The sixth studio album from the UK’s biggest ‘rock’ band is now upon us.  We had a glimpse into what to expect with the release of their first single ‘Magic’, with its minimalist sound and electronic drum beats it is a new direction for the band; and this is what is at the heart of this new record: not a single acoustic drum beat has been hit and gone are their piano-led pop songs.  What exists here are warm, uplifting synthesizers throughout and electro beats, along with hints of Buckland’s signature guitar riffs and a stripped back, relaxed Martin on vocal singing, mainly, about love.

In recent years, Coldplay have reinvented themselves for each album, bringing a new theme to each proceeding; be it their war-torn image for Viva la Vida or their glow-in-the-dark, graffiti-strewn look for concept album Mylo Xyloto.  With Ghost Stories they will need atmospheric laser beams and some glow sticks for this is a chilled out, dance infused Coldplay; one about to go out on stage at the Big Chill Festival and not seem out of place. ‘Midnight’ has a pulsating undercurrent and synthesized vocals that James Blake would be proud of and it seems that they decided they would forgo the trouble of getting a DJ to do an Ibiza remix for ‘A Sky Full of Stars’ and just cut out the middle man and do it themselves; true, it is piano driven but it is a piano EQ’d to the max and that phases in and out.  It truly is Coldplay doing their best hedonistic, “blow your whistle” attempt but the jury is out on whether or not it works.
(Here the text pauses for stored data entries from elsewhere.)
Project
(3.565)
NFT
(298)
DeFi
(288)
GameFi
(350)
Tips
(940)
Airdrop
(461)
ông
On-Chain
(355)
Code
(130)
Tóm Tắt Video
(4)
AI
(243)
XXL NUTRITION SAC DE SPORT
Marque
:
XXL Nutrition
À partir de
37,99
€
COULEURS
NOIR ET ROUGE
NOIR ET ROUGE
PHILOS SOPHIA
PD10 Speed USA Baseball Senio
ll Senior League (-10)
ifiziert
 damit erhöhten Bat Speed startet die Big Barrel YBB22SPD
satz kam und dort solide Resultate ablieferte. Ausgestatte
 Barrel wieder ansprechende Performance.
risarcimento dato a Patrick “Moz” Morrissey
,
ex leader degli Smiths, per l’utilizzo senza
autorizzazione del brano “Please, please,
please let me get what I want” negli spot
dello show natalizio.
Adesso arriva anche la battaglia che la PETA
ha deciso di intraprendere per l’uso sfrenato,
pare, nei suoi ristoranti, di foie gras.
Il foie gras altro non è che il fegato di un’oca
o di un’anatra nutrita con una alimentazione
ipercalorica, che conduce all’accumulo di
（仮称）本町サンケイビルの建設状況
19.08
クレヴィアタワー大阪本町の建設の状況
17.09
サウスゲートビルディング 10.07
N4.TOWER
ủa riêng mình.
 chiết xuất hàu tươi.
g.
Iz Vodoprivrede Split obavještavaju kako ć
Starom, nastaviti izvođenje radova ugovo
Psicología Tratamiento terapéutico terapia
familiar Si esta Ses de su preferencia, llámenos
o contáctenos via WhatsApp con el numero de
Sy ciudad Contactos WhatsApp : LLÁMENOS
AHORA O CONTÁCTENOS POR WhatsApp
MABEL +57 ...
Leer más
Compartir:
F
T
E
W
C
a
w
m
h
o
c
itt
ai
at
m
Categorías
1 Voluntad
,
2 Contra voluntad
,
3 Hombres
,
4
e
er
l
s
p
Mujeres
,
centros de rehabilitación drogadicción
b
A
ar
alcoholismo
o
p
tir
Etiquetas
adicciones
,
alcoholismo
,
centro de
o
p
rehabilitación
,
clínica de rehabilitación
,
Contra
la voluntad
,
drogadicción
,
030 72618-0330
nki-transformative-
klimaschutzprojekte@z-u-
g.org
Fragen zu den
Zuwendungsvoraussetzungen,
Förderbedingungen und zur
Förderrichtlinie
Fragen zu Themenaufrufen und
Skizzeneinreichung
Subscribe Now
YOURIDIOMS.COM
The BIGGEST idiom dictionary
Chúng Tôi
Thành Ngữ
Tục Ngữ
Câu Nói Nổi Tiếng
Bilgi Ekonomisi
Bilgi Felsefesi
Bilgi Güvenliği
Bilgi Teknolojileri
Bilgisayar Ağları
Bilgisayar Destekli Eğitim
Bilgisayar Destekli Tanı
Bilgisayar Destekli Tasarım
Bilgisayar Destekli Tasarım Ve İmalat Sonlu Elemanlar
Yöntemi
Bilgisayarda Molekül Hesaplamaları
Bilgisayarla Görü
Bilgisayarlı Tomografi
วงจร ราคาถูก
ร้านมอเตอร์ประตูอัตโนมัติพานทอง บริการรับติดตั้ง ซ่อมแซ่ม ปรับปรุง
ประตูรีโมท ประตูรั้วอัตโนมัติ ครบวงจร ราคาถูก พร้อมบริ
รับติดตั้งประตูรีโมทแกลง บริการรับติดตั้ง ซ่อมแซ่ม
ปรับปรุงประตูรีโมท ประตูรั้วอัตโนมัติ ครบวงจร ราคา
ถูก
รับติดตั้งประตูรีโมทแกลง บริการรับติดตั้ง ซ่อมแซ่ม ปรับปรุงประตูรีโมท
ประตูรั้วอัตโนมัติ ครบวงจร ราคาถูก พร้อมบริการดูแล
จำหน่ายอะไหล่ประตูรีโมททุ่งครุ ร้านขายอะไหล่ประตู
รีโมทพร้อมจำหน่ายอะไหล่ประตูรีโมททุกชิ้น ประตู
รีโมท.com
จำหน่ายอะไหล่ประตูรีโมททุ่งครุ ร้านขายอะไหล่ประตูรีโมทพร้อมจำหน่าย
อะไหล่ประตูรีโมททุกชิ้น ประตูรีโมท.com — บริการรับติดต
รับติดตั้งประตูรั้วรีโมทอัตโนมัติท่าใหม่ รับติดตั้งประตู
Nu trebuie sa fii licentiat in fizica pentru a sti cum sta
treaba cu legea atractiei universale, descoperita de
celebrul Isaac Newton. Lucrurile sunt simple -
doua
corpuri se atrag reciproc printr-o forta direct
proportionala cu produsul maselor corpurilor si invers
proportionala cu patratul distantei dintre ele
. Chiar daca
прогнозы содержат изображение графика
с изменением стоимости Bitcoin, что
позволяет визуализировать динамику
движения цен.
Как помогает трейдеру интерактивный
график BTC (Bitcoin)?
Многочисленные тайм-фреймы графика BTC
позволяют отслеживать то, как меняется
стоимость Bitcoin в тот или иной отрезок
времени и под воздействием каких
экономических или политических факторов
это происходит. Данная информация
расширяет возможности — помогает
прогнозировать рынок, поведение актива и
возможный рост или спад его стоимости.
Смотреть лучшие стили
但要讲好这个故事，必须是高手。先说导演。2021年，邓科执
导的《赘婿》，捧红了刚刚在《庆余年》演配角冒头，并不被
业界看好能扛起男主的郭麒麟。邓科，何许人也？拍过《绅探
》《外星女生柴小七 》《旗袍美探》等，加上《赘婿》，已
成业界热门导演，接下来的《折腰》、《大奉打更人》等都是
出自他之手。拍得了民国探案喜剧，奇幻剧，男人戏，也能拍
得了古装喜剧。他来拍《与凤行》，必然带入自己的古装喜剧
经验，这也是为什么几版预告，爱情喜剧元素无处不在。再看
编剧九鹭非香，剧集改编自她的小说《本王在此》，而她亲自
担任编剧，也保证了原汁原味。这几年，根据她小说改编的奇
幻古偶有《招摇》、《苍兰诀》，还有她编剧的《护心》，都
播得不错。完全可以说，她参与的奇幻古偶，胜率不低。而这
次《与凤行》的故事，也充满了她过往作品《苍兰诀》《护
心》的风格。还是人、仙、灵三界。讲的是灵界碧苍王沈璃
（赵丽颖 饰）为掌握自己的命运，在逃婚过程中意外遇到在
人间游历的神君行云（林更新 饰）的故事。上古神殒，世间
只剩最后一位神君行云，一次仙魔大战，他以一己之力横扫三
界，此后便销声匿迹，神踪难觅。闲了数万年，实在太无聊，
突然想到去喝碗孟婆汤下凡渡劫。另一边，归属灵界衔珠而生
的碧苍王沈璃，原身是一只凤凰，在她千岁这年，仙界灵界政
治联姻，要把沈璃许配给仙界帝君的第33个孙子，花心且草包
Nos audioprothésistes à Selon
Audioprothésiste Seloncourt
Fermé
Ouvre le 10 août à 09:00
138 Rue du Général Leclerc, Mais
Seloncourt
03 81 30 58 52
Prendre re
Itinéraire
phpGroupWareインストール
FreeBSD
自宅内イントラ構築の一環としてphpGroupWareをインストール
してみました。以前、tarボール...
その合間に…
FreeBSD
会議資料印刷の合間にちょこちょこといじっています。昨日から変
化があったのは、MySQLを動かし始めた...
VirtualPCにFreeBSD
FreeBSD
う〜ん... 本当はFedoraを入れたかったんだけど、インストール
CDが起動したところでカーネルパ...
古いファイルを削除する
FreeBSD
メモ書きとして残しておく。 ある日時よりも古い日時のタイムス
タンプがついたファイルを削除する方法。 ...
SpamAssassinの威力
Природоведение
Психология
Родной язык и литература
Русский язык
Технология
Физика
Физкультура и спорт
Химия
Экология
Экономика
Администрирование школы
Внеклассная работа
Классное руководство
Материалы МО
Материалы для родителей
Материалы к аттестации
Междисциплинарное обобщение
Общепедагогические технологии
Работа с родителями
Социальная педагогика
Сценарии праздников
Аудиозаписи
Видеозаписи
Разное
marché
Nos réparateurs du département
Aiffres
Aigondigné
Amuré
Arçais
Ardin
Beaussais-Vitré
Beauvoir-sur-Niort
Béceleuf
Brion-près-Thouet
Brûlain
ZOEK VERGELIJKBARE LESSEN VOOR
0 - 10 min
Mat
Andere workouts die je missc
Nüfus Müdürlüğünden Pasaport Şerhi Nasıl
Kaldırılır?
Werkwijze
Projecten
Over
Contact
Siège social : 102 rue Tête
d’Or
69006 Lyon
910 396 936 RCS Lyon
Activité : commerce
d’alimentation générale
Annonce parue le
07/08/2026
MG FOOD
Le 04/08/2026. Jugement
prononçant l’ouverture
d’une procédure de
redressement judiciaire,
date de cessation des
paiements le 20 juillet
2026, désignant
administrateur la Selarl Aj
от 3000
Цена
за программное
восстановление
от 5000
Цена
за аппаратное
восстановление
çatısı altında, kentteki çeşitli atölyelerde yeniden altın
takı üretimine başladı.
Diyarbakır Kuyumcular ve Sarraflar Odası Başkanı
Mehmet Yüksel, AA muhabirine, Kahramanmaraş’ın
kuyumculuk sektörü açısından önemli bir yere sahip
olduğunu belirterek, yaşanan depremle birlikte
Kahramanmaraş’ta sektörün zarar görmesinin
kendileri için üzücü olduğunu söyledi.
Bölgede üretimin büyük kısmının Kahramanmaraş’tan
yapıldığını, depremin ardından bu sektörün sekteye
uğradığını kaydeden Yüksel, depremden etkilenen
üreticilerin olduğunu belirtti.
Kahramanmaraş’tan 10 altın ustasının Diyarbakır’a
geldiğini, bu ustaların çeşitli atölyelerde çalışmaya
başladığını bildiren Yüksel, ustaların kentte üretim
On the whole, there is something much simpler and purer about this album.  It puts the listener into an almost dreamlike state.  Gone are the massive string sections and duets with gigantean pop princesses, the instantly catchy piano riffs (‘A Sky Full of Stars’ aside) and layered vocal harmonies.  It is not until track seven on the album that there is a prominent acoustic guitar; ‘Oceans’ being a beautiful, acoustic number, more reminiscent of times gone by, but even here there is an electro pulse to keep the ‘theme’ going.

At times the album sounds more like Chris Martin and a backing track, so different to the norm is the feel to the rhythm section; it doesn’t sound like a live band and at times it doesn’t quite gel.  But there are still some beautiful moments in there, with Buckland’s wonderfully discordant guitar solo in ‘True Love’ and when ‘Magic’ kicks into life it is very much Coldplay at their best.  There is also something old in the sound at points, with ‘Inked’ sounding like it could have been recorded in the 80’s, mainly due to that synth pop sound.

It is a good thing when a band tries something new and does not just keep re-hashing the same old material, and Coldplay cannot be accused of that with their last three albums.  Their first three solidified them as an angst driven pop/rock outfit, which then gave them licence to try and break new ground and, though this new record will not disappoint the avid fans, pop/rock it is not and, with this new direction, the band might just find themselves some new fans along the way.  Not that they need any.

The album truly is a different beast to their past releases and, though it stands up to be counted against the others, it feels more like a slow burner rather than an instant classic.